▶ _Exercise objective_: Reproduce word for word the stretch in the rows below from the line containing "2025 保養新品推薦：VALMONT－甦活新肌" through the line containing "鬆垮、皺紋、暗沉等老化問題 保養無須再瓶".
........
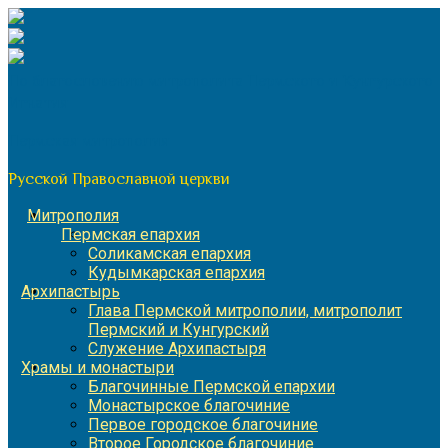
Перейти
к
содержимому
По благословению митрополита Пермского и Кунгурского
Игнатия
Пермская митрополия
Русской Православной церкви
Митрополия
Пермская епархия
Соликамская епархия
Кудымкарская епархия
Архипастырь
Глава Пермской митрополии, митрополит
Пермский и Кунгурский
Служение Архипастыря
Храмы и монастыри
Благочинные Пермской епархии
Монастырское благочиние
Первое городское благочиние
Второе Городское благочиние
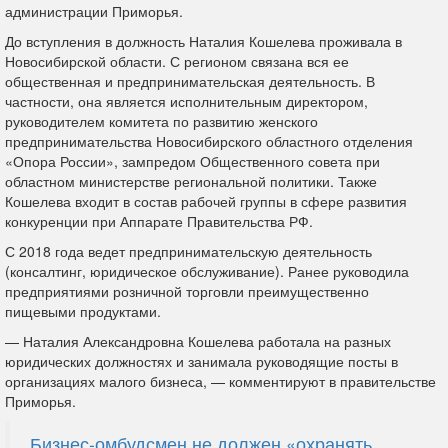
администрации Приморья.
До вступления в должность Наталия Кошелева проживала в
Новосибирской области. С регионом связана вся ее
общественная и предпринимательская деятельность. В
частности, она является исполнительным директором,
руководителем комитета по развитию женского
предпринимательства Новосибирского областного отделения
«Опора России», зампредом Общественного совета при
областном министерстве региональной политики. Также
Кошелева входит в состав рабочей группы в сфере развития
конкуренции при Аппарате Правительства РФ.
С 2018 года ведет предпринимательскую деятельность
(консалтинг, юридическое обслуживание). Ранее руководила
предприятиями розничной торговли преимущественно
пищевыми продуктами.
— Наталия Александровна Кошелева работала на разных
юридических должностях и занимала руководящие посты в
организациях малого бизнеса, — комментируют в правительстве
Приморья.
Бизнес-омбудсмен не должен «охранять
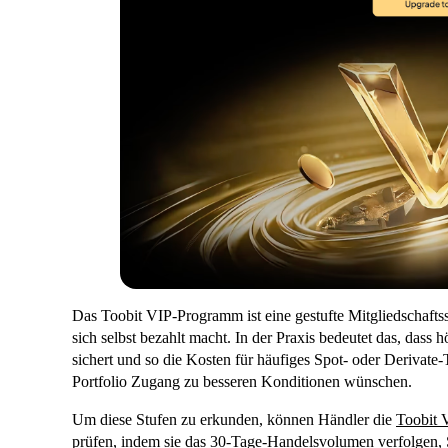
Das Toobit VIP-Programm ist eine gestufte Mitgliedschaftsstr
sich selbst bezahlt macht. In der Praxis bedeutet das, dass
sichert und so die Kosten für häufiges Spot- oder Derivate
Portfolio Zugang zu besseren Konditionen wünschen.
Um diese Stufen zu erkunden, können Händler die
Toobit 
prüfen, indem sie das 30-Tage-Handelsvolumen verfolgen, 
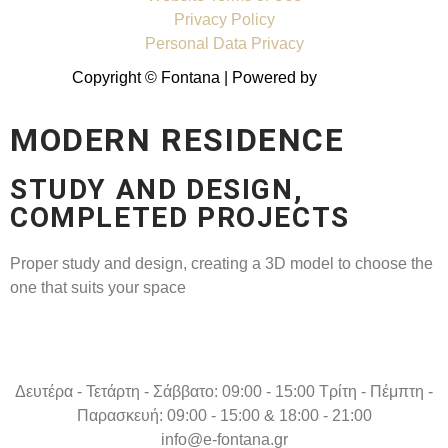
Privacy Policy
Personal Data Privacy
Copyright © Fontana | Powered by
Shell-IT
MODERN RESIDENCE
STUDY AND DESIGN,
COMPLETED PROJECTS
Proper study and design, creating a 3D model to choose the
one that suits your space
Δευτέρα - Τετάρτη - Σάββατο: 09:00 - 15:00 Τρίτη - Πέμπτη -
Παρασκευή: 09:00 - 15:00 & 18:00 - 21:00
info@e-fontana.gr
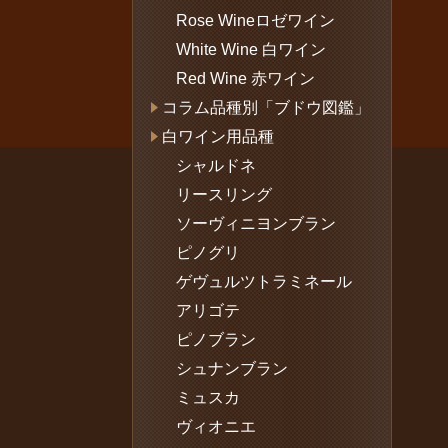
Rose Wineロゼワイン
White Wine 白ワイン
Red Wine 赤ワイン
コラム品種別「ブドウ図鑑」
白ワイン用品種
シャルドネ
リースリング
ソーヴィニヨンブラン
ピノグリ
ゲヴュルツトラミネール
アリゴテ
ピノブラン
シュナンブラン
ミュスカ
ヴィオニエ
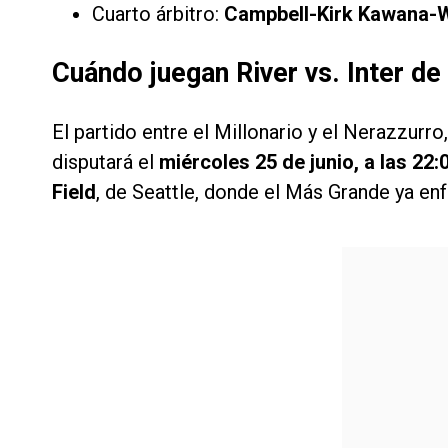
Cuarto árbitro:
Campbell-Kirk Kawana-
Cuándo juegan River vs. Inter de
El partido entre el Millonario y el Nerazzurro
disputará el
miércoles 25 de junio, a las 22
Field
, de Seattle, donde el Más Grande ya e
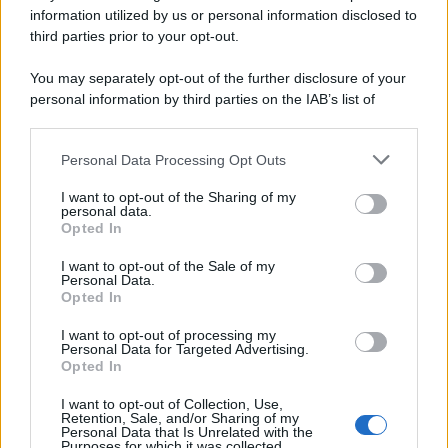
dell’Agenzia delle Entrate segnalazioni sul
information utilized by us or personal information disclosed to
superamento dei limiti nella dichiarazione (…)
third parties prior to your opt-out.
You may separately opt-out of the further disclosure of your
4 MAGGIO 2021
personal information by third parties on the IAB’s list of
downstream participants.
Personal Data Processing Opt Outs
This information may also be disclosed by us to third parties
on the IAB’s List of Downstream Participants that may further
I want to opt-out of the Sharing of my
disclose it to other third parties.
personal data.
Opted In
Please note that this website/app uses one or more Google
Anna Maria D’Andrea
-
DICHIARAZIONE IRAP
services and may gather and store information including but
I want to opt-out of the Sale of my
Personal Data.
not limited to your visit or usage behaviour. You may click to
Codice tributo 3813: cos’è, quando si usa e
Opted In
grant or deny consent to Google and its third-party tags to
come compilare il modello F24
use your data for below specified purposes in below Google
I want to opt-out of processing my
Il codice tributo 3813 si usa per il versamento del
consent section.
Personal Data for Targeted Advertising.
secondo o unico acconto Irap. Di seguito tutte le
Opted In
istruzioni e le regole per la compilazione (…)
I want to opt-out of Collection, Use,
Retention, Sale, and/or Sharing of my
Personal Data that Is Unrelated with the
Purposes for which it was collected.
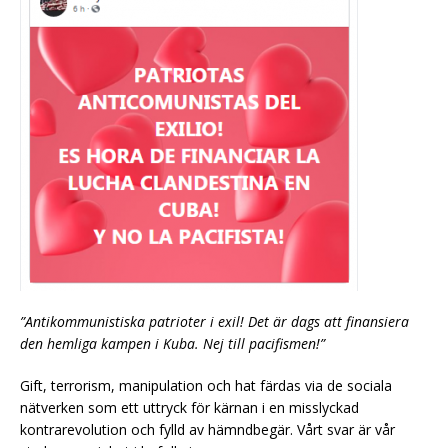
”Antikommunistiska patrioter i exil! Det är dags att finansiera
den hemliga kampen i Kuba. Nej till pacifismen!”
Gift, terrorism, manipulation och hat färdas via de sociala
nätverken som ett uttryck för kärnan i en misslyckad
kontrarevolution och fylld av hämndbegär. Vårt svar är vår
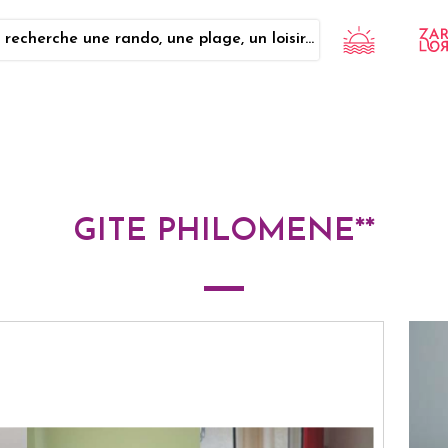
 recherche une rando, une plage, un loisir...
GITE PHILOMENE**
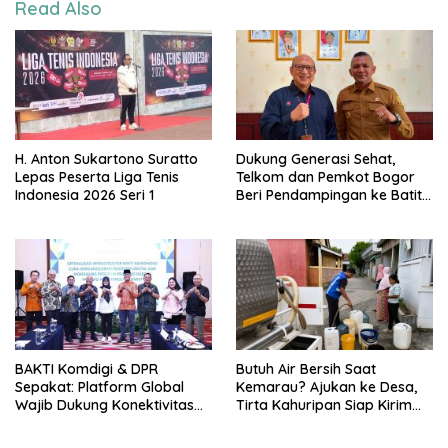
Read Also
H. Anton Sukartono Suratto
Dukung Generasi Sehat,
Lepas Peserta Liga Tenis
Telkom dan Pemkot Bogor
Indonesia 2026 Seri 1
Beri Pendampingan ke Batita
Terdampak Stunting
BAKTI Komdigi & DPR
Butuh Air Bersih Saat
Sepakat: Platform Global
Kemarau? Ajukan ke Desa,
Wajib Dukung Konektivitas
Tirta Kahuripan Siap Kirim
3T
Tangki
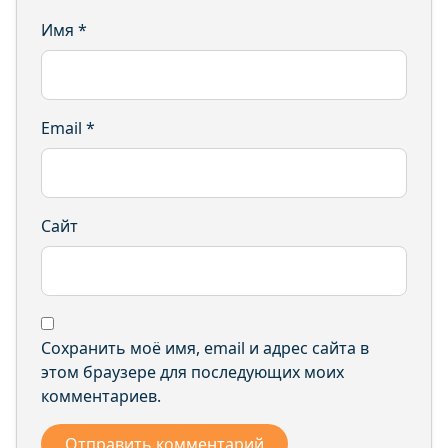
Имя
*
Email
*
Сайт
Сохранить моё имя, email и адрес сайта в
этом браузере для последующих моих
комментариев.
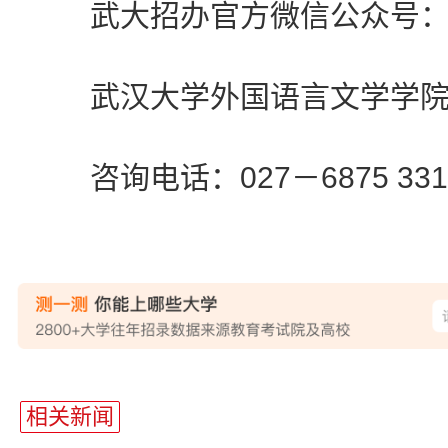
武大招办官方微信公众号：
武汉大学外国语言文学学
咨询电话：027－6875 331
站
长
相关新闻
统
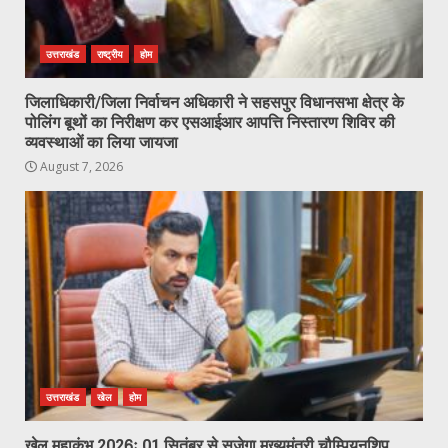
उत्तराखंड
राष्ट्रीय
होम
जिलाधिकारी/जिला निर्वाचन अधिकारी ने सहसपुर विधानसभा क्षेत्र के
पोलिंग बूथों का निरीक्षण कर एसआईआर आपत्ति निस्तारण शिविर की
व्यवस्थाओं का लिया जायजा
August 7, 2026
उत्तराखंड
खेल
होम
खेल महाकुंभ 2026ः 01 सितंबर से सजेगा मुख्यमंत्री चौम्पियनशिप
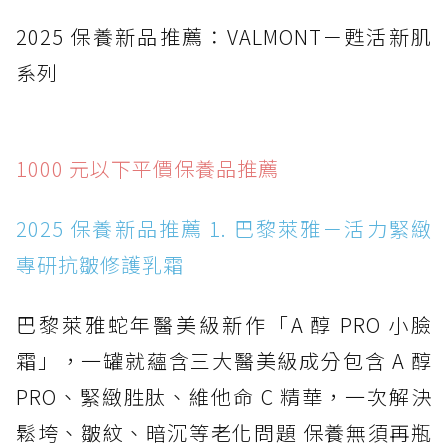
2025 保養新品推薦：VALMONT－甦活新肌
系列
1000 元以下平價保養品推薦
2025 保養新品推薦 1. 巴黎萊雅－活力緊緻
專研抗皺修護乳霜
巴黎萊雅蛇年醫美級新作「A 醇 PRO 小臉
霜」，一罐就蘊含三大醫美級成分包含 A 醇
PRO、緊緻胜肽、維他命 C 精華，一次解決
鬆垮、皺紋、暗沉等老化問題 保養無須再瓶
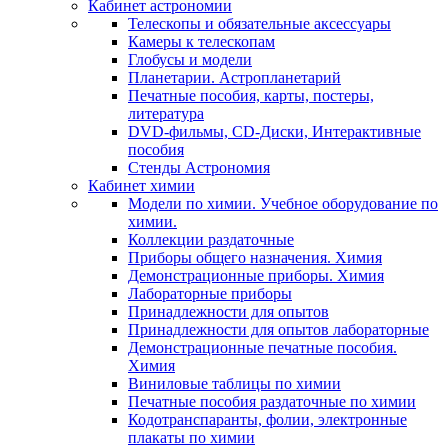
Кабинет астрономии
Телескопы и обязательные аксессуары
Камеры к телескопам
Глобусы и модели
Планетарии. Астропланетарий
Печатные пособия, карты, постеры,
литература
DVD-фильмы, CD-Диски, Интерактивные
пособия
Стенды Астрономия
Кабинет химии
Модели по химии. Учебное оборудование по
химии.
Коллекции раздаточные
Приборы общего назначения. Химия
Демонстрационные приборы. Химия
Лабораторные приборы
Принадлежности для опытов
Принадлежности для опытов лабораторные
Демонстрационные печатные пособия.
Химия
Виниловые таблицы по химии
Печатные пособия раздаточные по химии
Кодотранспаранты, фолии, электронные
плакаты по химии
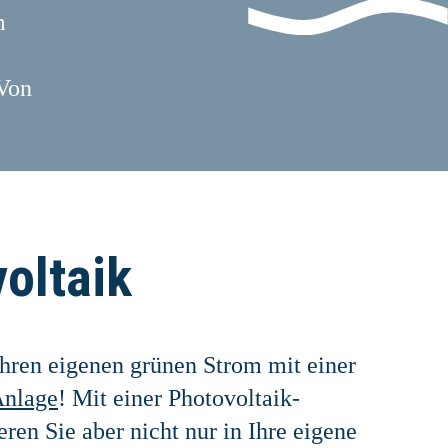
m
 Von
oltaik
hren eigenen grünen Strom mit einer
Anlage
! Mit einer Photovoltaik-
eren Sie aber nicht nur in Ihre eigene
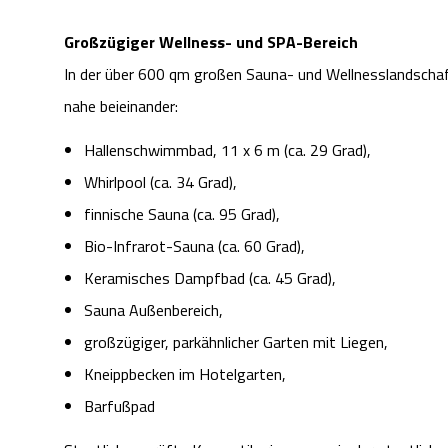
Großzügiger Wellness- und SPA-Bereich
In der über 600 qm großen Sauna- und Wellnesslandschaft
nahe beieinander:
Hallenschwimmbad, 11 x 6 m (ca. 29 Grad),
Whirlpool (ca. 34 Grad),
finnische Sauna (ca. 95 Grad),
Bio-Infrarot-Sauna (ca. 60 Grad),
Keramisches Dampfbad (ca. 45 Grad),
Sauna Außenbereich,
großzügiger, parkähnlicher Garten mit Liegen,
Kneippbecken im Hotelgarten,
Barfußpad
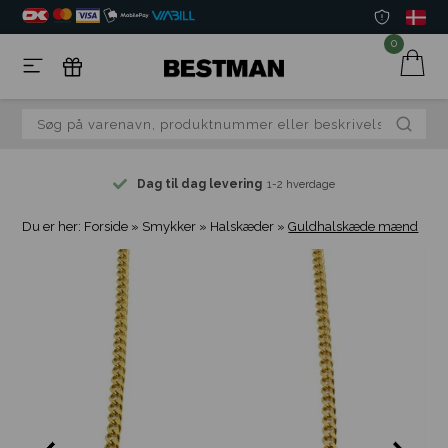
0
Dag til dag levering
1-2 hverdage
Du er her:
Forside
»
Smykker
»
Halskæder
»
Guldhalskæde mænd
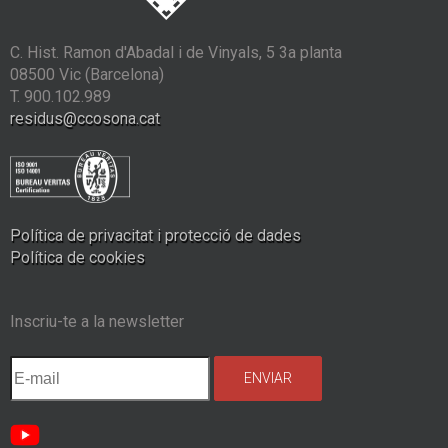
C. Hist. Ramon d'Abadal i de Vinyals, 5 3a planta
08500 Vic (Barcelona)
T. 900.102.989
residus@ccosona.cat
Política de privacitat i protecció de dades
Política de cookies
Inscriu-te a la newsletter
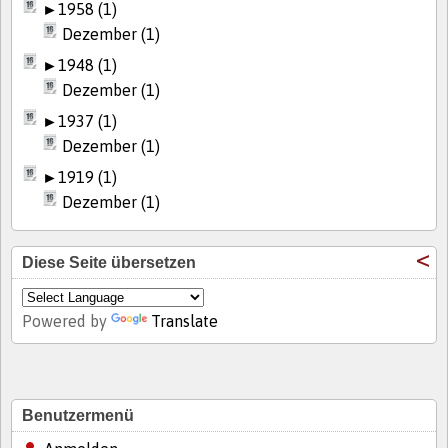
►
1958 (1)
Dezember (1)
►
1948 (1)
Dezember (1)
►
1937 (1)
Dezember (1)
►
1919 (1)
Dezember (1)
Diese Seite übersetzen
Powered by
Translate
Benutzermenü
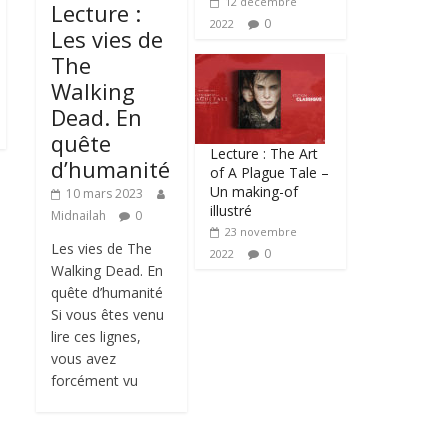
12 décembre
Lecture :
0
2022
Les vies de
The
Walking
Dead. En
quête
Lecture : The Art
d’humanité
of A Plague Tale –
Un making-of
10 mars 2023
illustré
Midnailah
0
23 novembre
Les vies de The
0
2022
Walking Dead. En
quête d’humanité
Si vous êtes venu
lire ces lignes,
vous avez
forcément vu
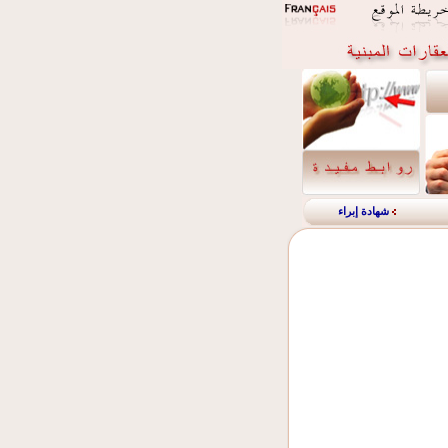
شهادة إبراء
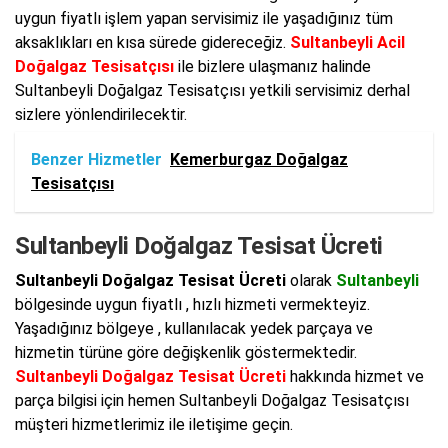
uygun fiyatlı işlem yapan servisimiz ile yaşadığınız tüm
aksaklıkları en kısa sürede gidereceğiz.
Sultanbeyli Acil
Doğalgaz Tesisatçısı
ile bizlere ulaşmanız halinde
Sultanbeyli Doğalgaz Tesisatçısı yetkili servisimiz derhal
sizlere yönlendirilecektir.
Benzer Hizmetler
Kemerburgaz Doğalgaz
Tesisatçısı
Sultanbeyli Doğalgaz Tesisat Ücreti
Sultanbeyli Doğalgaz Tesisat Ücreti
olarak
Sultanbeyli
bölgesinde uygun fiyatlı , hızlı hizmeti vermekteyiz.
Yaşadığınız bölgeye , kullanılacak yedek parçaya ve
hizmetin türüne göre değişkenlik göstermektedir.
Sultanbeyli Doğalgaz Tesisat Ücreti
hakkında hizmet ve
parça bilgisi için hemen Sultanbeyli Doğalgaz Tesisatçısı
müşteri hizmetlerimiz ile iletişime geçin.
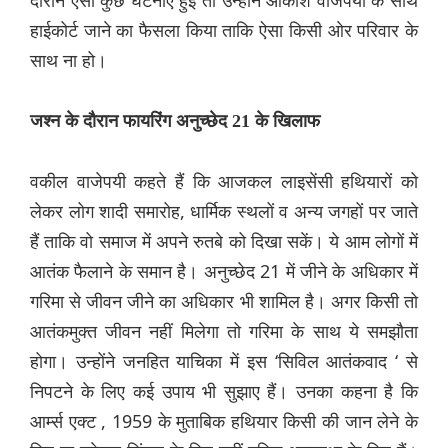
दौरान ऐसी कुछ घटनाएं हुईं तो उन्होंने आकाश वाजपेयी के साथ
हाईकोर्ट जाने का फैसला किया ताकि ऐसा किसी ओर परिवार के
साथ ना हो।
जश्न
के
दौरान
फायरिंग
अनुच्छेद 21
के
खिलाफ
वकील वाजेपयी कहते हैं कि आजकल लाइसेंसी हथियारों को
लेकर लोग शादी समारोह, धार्मिक स्थलों व अन्य जगहों पर जाते
हैं ताकि वो समाज में अपने रुतबे को दिखा सकें। ये आम लोगों में
आतंक फैलाने के समान है। अनुच्छेद 21 में जीने के अधिकार में
गरिमा से जीवन जीने का अधिकार भी शामिल है। अगर किसी तो
आतंकमुक्त जीवन नहीं मिलेगा तो गरिमा के साथ ये समझौता
होगा। उन्होंने जनहित याचिका में इस ‘सिविल आतंकवाद ‘ से
निपटने के लिए कई उपाय भी सुझाए हैं। उनका कहना है कि
आर्म्स एक्ट , 1959 के मुताबिक हथियार किसी की जान लेने के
........
▶ _Answer area_:
2025 保養新品推薦：VALMONT－甦活新肌
系列
1000 元以下平價保養品推薦
2025 保養新品推薦 1. 巴黎萊雅－活力緊緻
專研抗皺修護乳霜
巴黎萊雅蛇年醫美級新作「A 醇 PRO 小臉
霜」，一罐就蘊含三大醫美級成分包含 A 醇
PRO、緊緻胜肽、維他命 C 精華，一次解決
鬆垮、皺紋、暗沉等老化問題 保養無須再瓶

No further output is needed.